• Work to be completed: Edit the rows below by changing every "catalogue" to "catalog" and keeping everything else the same. Leave the pictures out of your answer.

• Records to use:
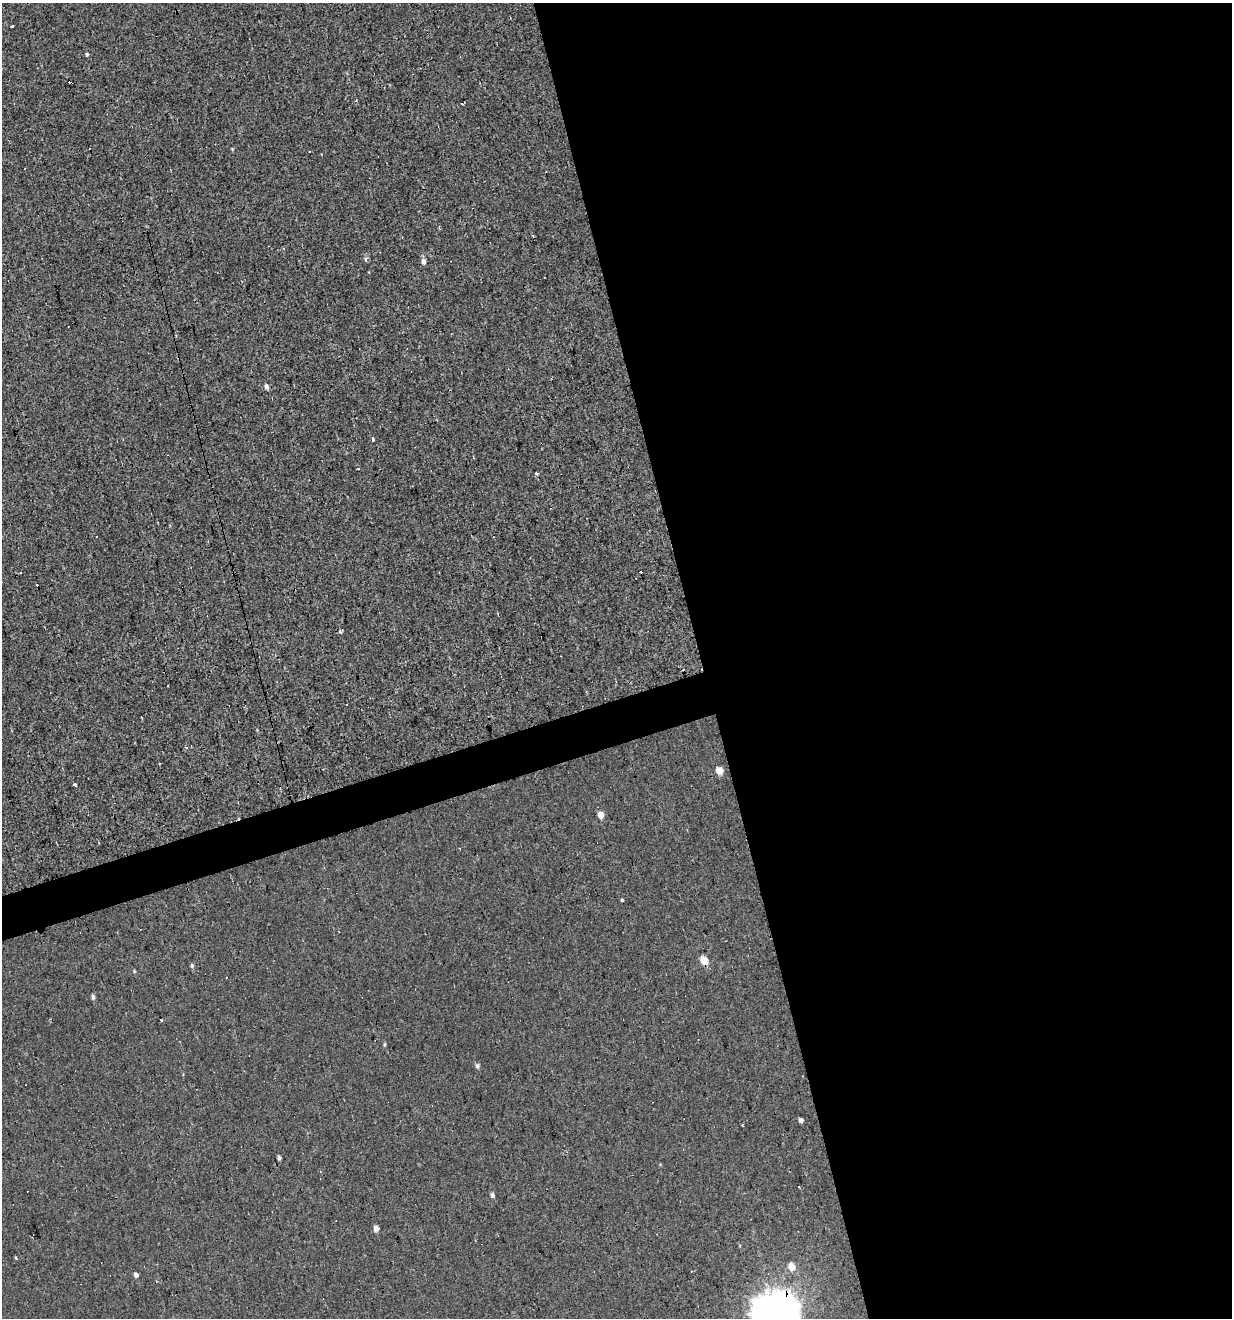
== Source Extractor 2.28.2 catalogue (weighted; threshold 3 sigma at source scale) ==
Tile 8 of 4 x 4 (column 4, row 2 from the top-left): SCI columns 3792-5021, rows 2631-3946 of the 5072 x 5261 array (HDU 1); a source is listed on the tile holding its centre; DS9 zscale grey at full resolution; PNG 1234 x 1320 px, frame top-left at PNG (2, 3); no overlay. Shown black and unused: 45% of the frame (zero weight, under 3 of 4 exposures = <1% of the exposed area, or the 3 px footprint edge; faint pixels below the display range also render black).
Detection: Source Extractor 2.28.2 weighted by HDU 2 'WHT'; one run over the whole footprint, this tile lists its part. Background 0.00193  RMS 0.0037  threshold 0.0167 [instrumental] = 3 sigma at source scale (4.5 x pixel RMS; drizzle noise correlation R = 1.50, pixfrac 1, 0.0396/0.0396 arcsec/px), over >= 5 px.
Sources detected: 48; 11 cosmic-ray / hot-pixel residue — not listed; the other 37 listed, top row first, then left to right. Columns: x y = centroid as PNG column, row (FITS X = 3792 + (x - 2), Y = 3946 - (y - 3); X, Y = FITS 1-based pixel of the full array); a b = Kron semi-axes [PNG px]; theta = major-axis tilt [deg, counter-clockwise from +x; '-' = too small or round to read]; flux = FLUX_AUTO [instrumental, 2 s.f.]
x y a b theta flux
12 26 3 3 - 2.6
87 54 5 4 - 0.52
462 104 4 3 - 0.41
309 152 3 2 - 0.37
533 236 3 2 - 0.36
283 248 4 3 - 0.72
365 258 6 4 83 0.8
423 261 7 5 -89 1.4
266 386 6 5 - 1.2
373 439 3 3 - 1.7
357 469 3 3 - 0.67
536 474 3 3 - 0.92
97 537 2 2 - 0.39
640 571 3 3 - 2.4
340 632 5 3 - 0.62
346 705 3 3 - 1
186 747 4 3 - 0.37
719 771 5 5 - 5.1
75 785 3 3 - 2.7
601 815 5 4 - 3.4
622 900 3 3 - 3.7
704 961 7 5 -57 6.6
192 965 5 4 - 0.73
135 971 4 3 - 0.38
93 997 6 4 -73 0.88
161 1020 4 3 - 1.1
384 1044 5 3 - 0.44
477 1066 6 5 - 0.94
801 1120 4 4 - 1.2
742 1125 3 3 - 0.49
279 1158 4 3 - 0.77
798 1187 3 3 - 1.5
492 1195 5 4 - 1.2
376 1228 5 5 - 2.2
792 1267 6 5 - 5.2
136 1275 5 4 - 1.2
775 1314 16 15 - 650
Overlapping masked pixels (flux is a lower limit): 1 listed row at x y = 775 1314
Isophote crosses this tile's border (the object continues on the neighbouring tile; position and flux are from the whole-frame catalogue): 1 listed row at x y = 775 1314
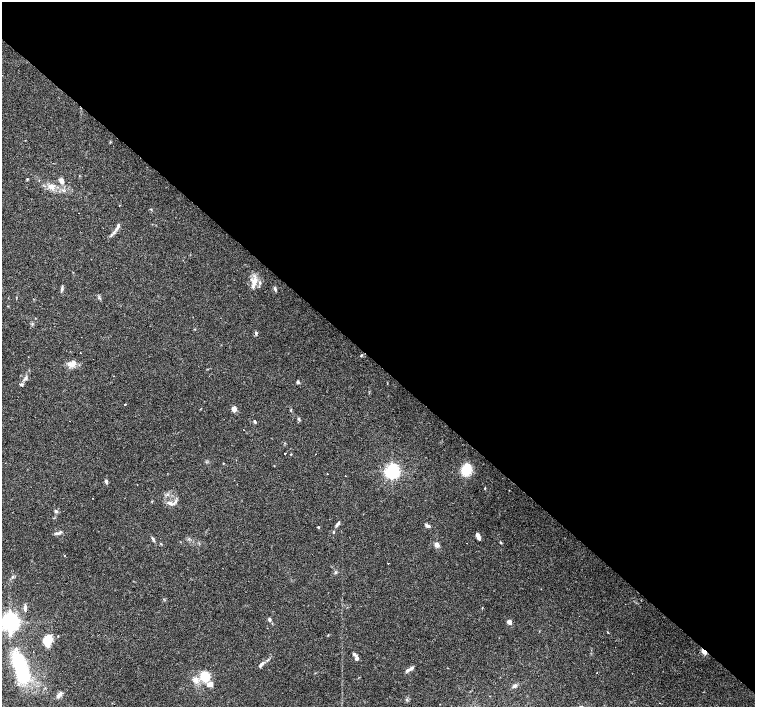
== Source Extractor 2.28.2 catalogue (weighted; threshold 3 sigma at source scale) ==
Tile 3 of 4 x 4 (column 3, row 1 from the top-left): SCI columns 3010-4514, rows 4387-5795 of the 6019 x 6019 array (HDU 1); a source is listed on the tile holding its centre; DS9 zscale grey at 2 x 2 block average (1 PNG px = mean of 2 x 2 image px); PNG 757 x 709 px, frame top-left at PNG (2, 2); no overlay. Shown black and unused: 52% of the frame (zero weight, under 3 of 4 exposures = <1% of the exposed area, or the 3 px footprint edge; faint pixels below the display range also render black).
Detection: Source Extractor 2.28.2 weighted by HDU 2 'WHT'; one run over the whole footprint, this tile lists its part. Background 0.0444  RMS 0.0047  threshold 0.021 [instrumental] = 3 sigma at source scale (4.5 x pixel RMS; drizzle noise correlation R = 1.50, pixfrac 1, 0.0396/0.0396 arcsec/px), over >= 5 px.
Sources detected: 73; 6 cosmic-ray / hot-pixel residue — not listed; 3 inside a brighter listed object's ellipse — not listed separately; the other 64 listed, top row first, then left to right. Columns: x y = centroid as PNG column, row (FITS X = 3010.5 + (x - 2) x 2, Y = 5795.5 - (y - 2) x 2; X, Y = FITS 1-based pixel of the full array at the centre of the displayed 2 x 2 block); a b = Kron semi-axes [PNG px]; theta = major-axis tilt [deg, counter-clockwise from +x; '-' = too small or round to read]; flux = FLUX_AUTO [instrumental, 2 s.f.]
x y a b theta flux
27 179 3 3 - 0.73
39 181 3 2 - 0.6
61 181 5 4 - 6.8
51 187 9 7 -10 7.3
151 209 3 2 - 0.71
118 226 10 4 68 3.4
254 282 13 5 71 9.6
260 283 6 3 -63 1.7
275 289 6 3 -72 1.6
99 298 4 2 - 1.2
256 333 5 3 - 1.7
80 353 2 2 - 2.1
361 355 3 2 - 0.91
72 364 11 8 25 7.1
113 376 2 2 - 0.43
26 377 4 4 - 2
298 382 3 3 - 2.6
21 384 4 3 - 1.7
125 404 2 2 - 15
234 409 6 5 - 5.5
291 410 3 2 - 0.76
299 419 4 3 - 1.3
255 421 5 3 - 1.2
285 453 2 2 - 8.6
274 466 2 2 - 1.1
466 470 7 5 86 45
392 471 5 4 - 350
327 473 2 2 - 4.4
345 476 2 2 - 2
106 481 5 3 - 2.7
485 488 3 2 - 0.59
92 498 2 2 - 0.63
175 501 4 3 - 1.8
169 503 4 3 - 1.7
56 511 5 4 - 2
337 524 9 3 54 2.6
428 526 7 4 -14 2.5
318 527 3 3 - 0.86
60 532 8 3 31 2.1
333 532 3 3 - 0.98
478 536 8 3 -66 5.1
153 539 5 3 - 1.6
501 542 4 2 - 0.73
437 544 4 4 - 6.5
388 564 2 2 - 1.8
335 572 4 3 - 1.1
13 577 4 3 - 1.3
25 607 6 3 90 3
269 619 4 3 - 2.4
10 622 5 5 - 600
509 622 5 4 - 4
10 634 6 4 57 3.6
47 640 11 8 69 15
704 651 3 2 - 31
354 654 7 4 -41 2.1
357 658 4 4 - 3.2
261 664 9 4 44 3.5
21 668 35 14 -70 85
411 668 9 3 38 3.2
597 672 2 2 - 0.53
205 676 10 8 -81 24
196 680 7 7 - 6.4
515 686 6 4 41 2.9
59 694 9 4 57 3.8
Overlapping masked pixels (flux is a lower limit): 1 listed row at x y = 704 651
Isophote crosses this tile's border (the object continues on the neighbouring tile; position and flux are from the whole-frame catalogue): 1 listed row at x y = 10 622
Diffuse or blended objects may show on this block-average render without a row.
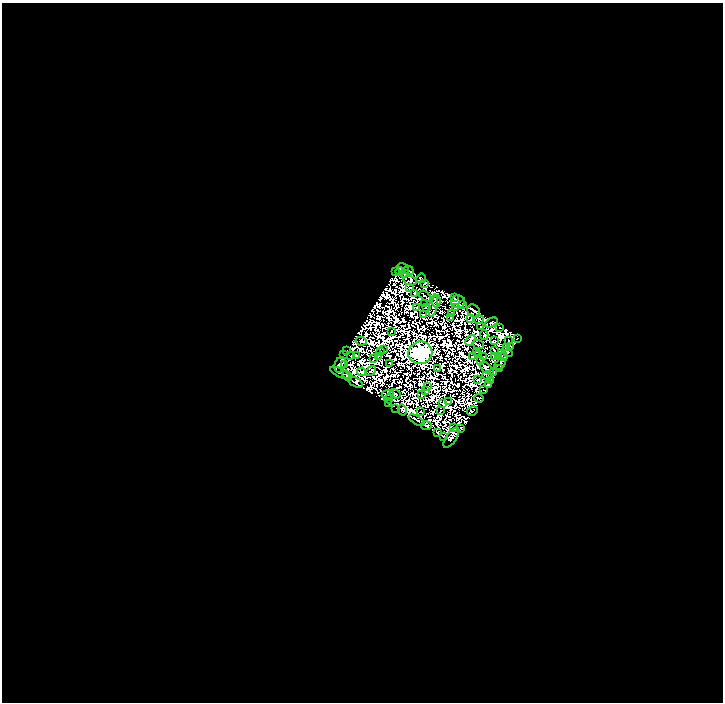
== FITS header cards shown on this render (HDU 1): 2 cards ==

• Final result:
== Source Extractor 2.28.2 catalog (weighted; threshold 3 sigma at source scale) ==
Tile 8 of 4 x 4 (column 4, row 2 from the top-left): SCI columns 3792-5021, rows 2631-3946 of the 5072 x 5261 array (HDU 1); a source is listed on the tile holding its centre; DS9 zscale grey at full resolution; PNG 1234 x 1320 px, frame top-left at PNG (2, 3); no overlay. Shown black and unused: 45% of the frame (zero weight, under 3 of 4 exposures = <1% of the exposed area, or the 3 px footprint edge; faint pixels below the display range also render black).
Detection: Source Extractor 2.28.2 weighted by HDU 2 'WHT'; one run over the whole footprint, this tile lists its part. Background 0.00193  RMS 0.0037  threshold 0.0167 [instrumental] = 3 sigma at source scale (4.5 x pixel RMS; drizzle noise correlation R = 1.50, pixfrac 1, 0.0396/0.0396 arcsec/px), over >= 5 px.
Sources detected: 48; 11 cosmic-ray / hot-pixel residue — not listed; the other 37 listed, top row first, then left to right. Columns: x y = centroid as PNG column, row (FITS X = 3792 + (x - 2), Y = 3946 - (y - 3); X, Y = FITS 1-based pixel of the full array); a b = Kron semi-axes [PNG px]; theta = major-axis tilt [deg, counter-clockwise from +x; '-' = too small or round to read]; flux = FLUX_AUTO [instrumental, 2 s.f.]
x y a b theta flux
12 26 3 3 - 2.6
87 54 5 4 - 0.52
462 104 4 3 - 0.41
309 152 3 2 - 0.37
533 236 3 2 - 0.36
283 248 4 3 - 0.72
365 258 6 4 83 0.8
423 261 7 5 -89 1.4
266 386 6 5 - 1.2
373 439 3 3 - 1.7
357 469 3 3 - 0.67
536 474 3 3 - 0.92
97 537 2 2 - 0.39
640 571 3 3 - 2.4
340 632 5 3 - 0.62
346 705 3 3 - 1
186 747 4 3 - 0.37
719 771 5 5 - 5.1
75 785 3 3 - 2.7
601 815 5 4 - 3.4
622 900 3 3 - 3.7
704 961 7 5 -57 6.6
192 965 5 4 - 0.73
135 971 4 3 - 0.38
93 997 6 4 -73 0.88
161 1020 4 3 - 1.1
384 1044 5 3 - 0.44
477 1066 6 5 - 0.94
801 1120 4 4 - 1.2
742 1125 3 3 - 0.49
279 1158 4 3 - 0.77
798 1187 3 3 - 1.5
492 1195 5 4 - 1.2
376 1228 5 5 - 2.2
792 1267 6 5 - 5.2
136 1275 5 4 - 1.2
775 1314 16 15 - 650
Overlapping masked pixels (flux is a lower limit): 1 listed row at x y = 775 1314
Isophote crosses this tile's border (the object continues on the neighbouring tile; position and flux are from the whole-frame catalog): 1 listed row at x y = 775 1314
== Source Extractor 2.28.2 catalog (weighted; threshold 3 sigma at source scale) ==
Tile 3 of 4 x 4 (column 3, row 1 from the top-left): SCI columns 3010-4514, rows 4387-5795 of the 6019 x 6019 array (HDU 1); a source is listed on the tile holding its centre; DS9 zscale grey at 2 x 2 block average (1 PNG px = mean of 2 x 2 image px); PNG 757 x 709 px, frame top-left at PNG (2, 2); no overlay. Shown black and unused: 52% of the frame (zero weight, under 3 of 4 exposures = <1% of the exposed area, or the 3 px footprint edge; faint pixels below the display range also render black).
Detection: Source Extractor 2.28.2 weighted by HDU 2 'WHT'; one run over the whole footprint, this tile lists its part. Background 0.0444  RMS 0.0047  threshold 0.021 [instrumental] = 3 sigma at source scale (4.5 x pixel RMS; drizzle noise correlation R = 1.50, pixfrac 1, 0.0396/0.0396 arcsec/px), over >= 5 px.
Sources detected: 73; 6 cosmic-ray / hot-pixel residue — not listed; 3 inside a brighter listed object's ellipse — not listed separately; the other 64 listed, top row first, then left to right. Columns: x y = centroid as PNG column, row (FITS X = 3010.5 + (x - 2) x 2, Y = 5795.5 - (y - 2) x 2; X, Y = FITS 1-based pixel of the full array at the centre of the displayed 2 x 2 block); a b = Kron semi-axes [PNG px]; theta = major-axis tilt [deg, counter-clockwise from +x; '-' = too small or round to read]; flux = FLUX_AUTO [instrumental, 2 s.f.]
x y a b theta flux
27 179 3 3 - 0.73
39 181 3 2 - 0.6
61 181 5 4 - 6.8
51 187 9 7 -10 7.3
151 209 3 2 - 0.71
118 226 10 4 68 3.4
254 282 13 5 71 9.6
260 283 6 3 -63 1.7
275 289 6 3 -72 1.6
99 298 4 2 - 1.2
256 333 5 3 - 1.7
80 353 2 2 - 2.1
361 355 3 2 - 0.91
72 364 11 8 25 7.1
113 376 2 2 - 0.43
26 377 4 4 - 2
298 382 3 3 - 2.6
21 384 4 3 - 1.7
125 404 2 2 - 15
234 409 6 5 - 5.5
291 410 3 2 - 0.76
299 419 4 3 - 1.3
255 421 5 3 - 1.2
285 453 2 2 - 8.6
274 466 2 2 - 1.1
466 470 7 5 86 45
392 471 5 4 - 350
327 473 2 2 - 4.4
345 476 2 2 - 2
106 481 5 3 - 2.7
485 488 3 2 - 0.59
92 498 2 2 - 0.63
175 501 4 3 - 1.8
169 503 4 3 - 1.7
56 511 5 4 - 2
337 524 9 3 54 2.6
428 526 7 4 -14 2.5
318 527 3 3 - 0.86
60 532 8 3 31 2.1
333 532 3 3 - 0.98
478 536 8 3 -66 5.1
153 539 5 3 - 1.6
501 542 4 2 - 0.73
437 544 4 4 - 6.5
388 564 2 2 - 1.8
335 572 4 3 - 1.1
13 577 4 3 - 1.3
25 607 6 3 90 3
269 619 4 3 - 2.4
10 622 5 5 - 600
509 622 5 4 - 4
10 634 6 4 57 3.6
47 640 11 8 69 15
704 651 3 2 - 31
354 654 7 4 -41 2.1
357 658 4 4 - 3.2
261 664 9 4 44 3.5
21 668 35 14 -70 85
411 668 9 3 38 3.2
597 672 2 2 - 0.53
205 676 10 8 -81 24
196 680 7 7 - 6.4
515 686 6 4 41 2.9
59 694 9 4 57 3.8
Overlapping masked pixels (flux is a lower limit): 1 listed row at x y = 704 651
Isophote crosses this tile's border (the object continues on the neighbouring tile; position and flux are from the whole-frame catalog): 1 listed row at x y = 10 622
Diffuse or blended objects may show on this block-average render without a row.
== FITS header cards shown on this render (HDU 1): 2 cards ==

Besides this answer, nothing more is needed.